Just hearing that combination of words, “Daddy Gatrell” was still difficult for me to process because it was such an outrageous mismatch. I found the fact that he’d gone back to see his child surprising. I found the fact he’d actually remembered her in a will positively shocking. No one ever described Tucker as a thoughtful or sensitive man.
Ransom had one hand on the wheel, steering easily as she talked. “Judge Flowers, he was directed to wait until he got notice of Benton’s death before he send me these papers. Daddy didn’t want to put us in any danger, understand?” She pointed to the little storage box where her single suitcase was stored along with the papers that had been mailed to her. “That evil man died a month or so ago, and everyone on Cat Island was happy. Had us a big party, all the junkanoo bands, all the scrape-n-rake bands, we singin’ and playin’, dancin’ and drinking that ol’ rum. Two weeks later, these papers arrive from the judge, and I been searchin’ for you, my brother, ever since.”
At first, I thought she meant Cat Cay, a popular, highly publicized fishing destination. But, no, she meant Cat Island, a large, remote key in the middle of the Bahamian chain. The only reason I knew about the place was that a couple of the Sanibel guides had broken down while making their way along the islands and had to spend a few nights there. They’d told me it was one of the few places in the Bahamas that was pure, hadn’t been touched by tourism yet. Only one paved road, a few cars, mostly fishing and agriculture.
Ransom said, “I don’t know what Benton did to make Daddy Gatrell mad enough to rob him. I don’t doubt there was a very good reason for it. But know what?” She had very white teeth when she grinned; they made her skin appear darker. “I don’t much care the reason ’cause I got me the gold coins, and I got me more than that, too.
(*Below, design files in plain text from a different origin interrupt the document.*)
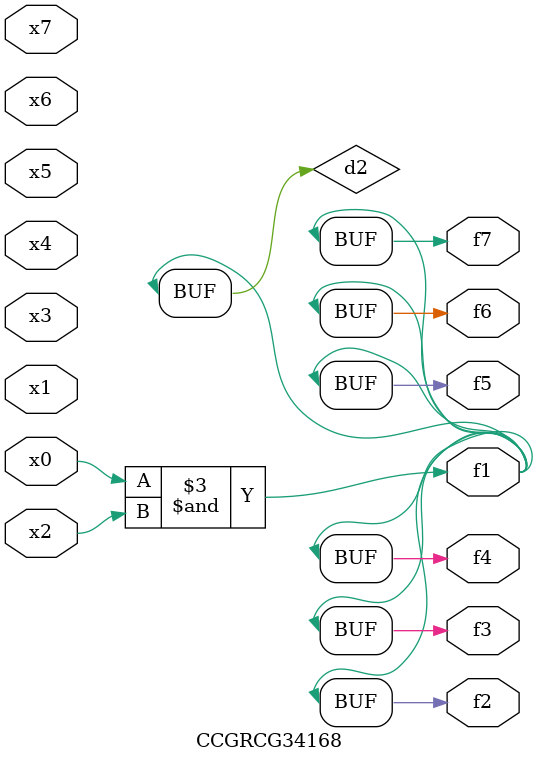
<source format=v>
module CCGRCG34168(
	input x0, x1, x2, x3, x4, x5, x6, x7,
	output f1, f2, f3, f4, f5, f6, f7
);

	wire d1, d2;

	nor (d1, x3, x6);
	and (d2, x0, x2);
	assign f1 = d2;
	assign f2 = d2;
	assign f3 = d2;
	assign f4 = d2;
	assign f5 = d2;
	assign f6 = d2;
	assign f7 = d2;
endmodule

</source>
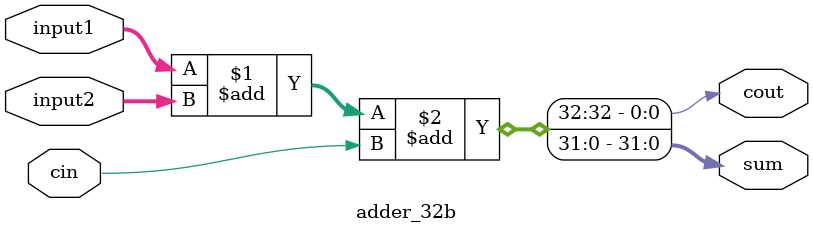
<source format=v>
module adder_32b (input1, input2, cin, cout, sum);
    input [31:0] input1, input2;
    input cin;
    output cout;
    output [31:0] sum;

    assign {cout, sum} = input1 + input2 + cin;

endmodule

</source>
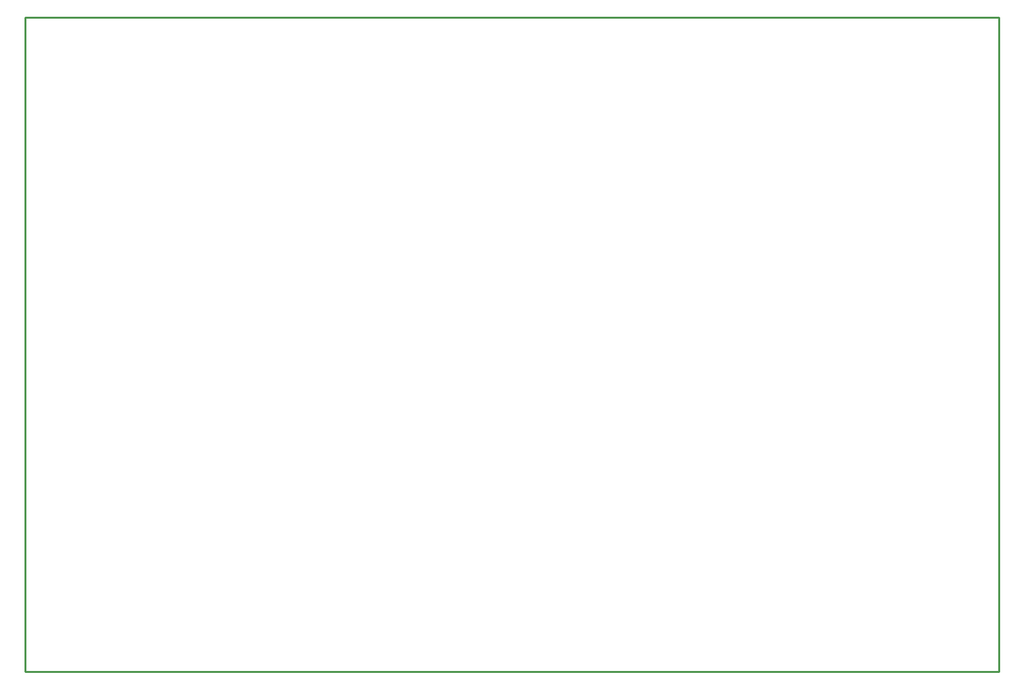
<source format=gko>
G04 Layer: BoardOutline*
G04 EasyEDA v6.4.19.5, 2021-05-20T10:28:44+07:00*
G04 27e653f2f64e4e94b3cc02e3c5d75013,8de9fd2be1ea41df81dd73b3f080cf7e,10*
G04 Gerber Generator version 0.2*
G04 Scale: 100 percent, Rotated: No, Reflected: No *
G04 Dimensions in millimeters *
G04 leading zeros omitted , absolute positions ,4 integer and 5 decimal *
%FSLAX45Y45*%
%MOMM*%

%ADD10C,0.2540*%
D10*
X700001Y8999999D02*
G01*
X13500000Y8999999D01*
X13500000Y399999D01*
X700001Y399999D01*
X700001Y8999999D01*

%LPD*%
M02*

</source>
Like I tell you before, I’m in the new part of my life. Many women my age, they look in the mirror, see their ass gotten big, their bubbies droppin’ down, they kids all gone. So they think ‘I ain’t gonna fight no more ’cause my womanly life, it all done.’ Not me, man! I done already told you about how I changed myself. Or maybe you didn’t hear that, either?”
Yes, she’d told me and I’d listened, impressed. Told me all about herself in the first hour or so, riding along in that slow boat. She wasn’t that eager to talk about herself. I had to keep asking. It is an old and favorite device: Keep asking the right questions, and there will be no need to talk about yourself.
Ransom was quite a bit older than she looked—thirty-seven. When she was fifteen, she’d married a Cayman Islander by the name of Ebanks, a turtle fisherman. She had two sons, one now twenty, the other, her firstborn, died when he was fourteen.
“The dragon got him,” she told me. “The mangrove lakes on Cat Island, they ain’t got no bottom. Flow right out to the big ocean, man, through caves. My son, Tucker—I named him after Daddy, understand?—my dear lil’ boy, he went swimmin’ in a lake we call ‘Horse Eatin’ Hole.’ That ’cause it got a dragon living down in its caves that come out at night and eats horses. But my young Tucker, he just laugh when people tell him that. He say, ‘That just superstition, man!’ Smart? That lil’ boy, he
was
smart! Readin’ books all the time, collecting butterflies and bugs to study. The islanders, they all laugh and call him a fool when he say they no dragon. So what that strong lil’ boy do? He go to Horse Eatin’ Hole and swim at night just to prove himself. Went down in the black water, and he never came up. Lil’ Tucker, he not a good swimmer and the dragon got him sure enough.
“That night right there almost kill me, too. It were the worst night of my life. When they come tol’ me, I don’t remember nothing for three or four months afterwards. Nothin’ except my throat hurting from the sound of my crying.”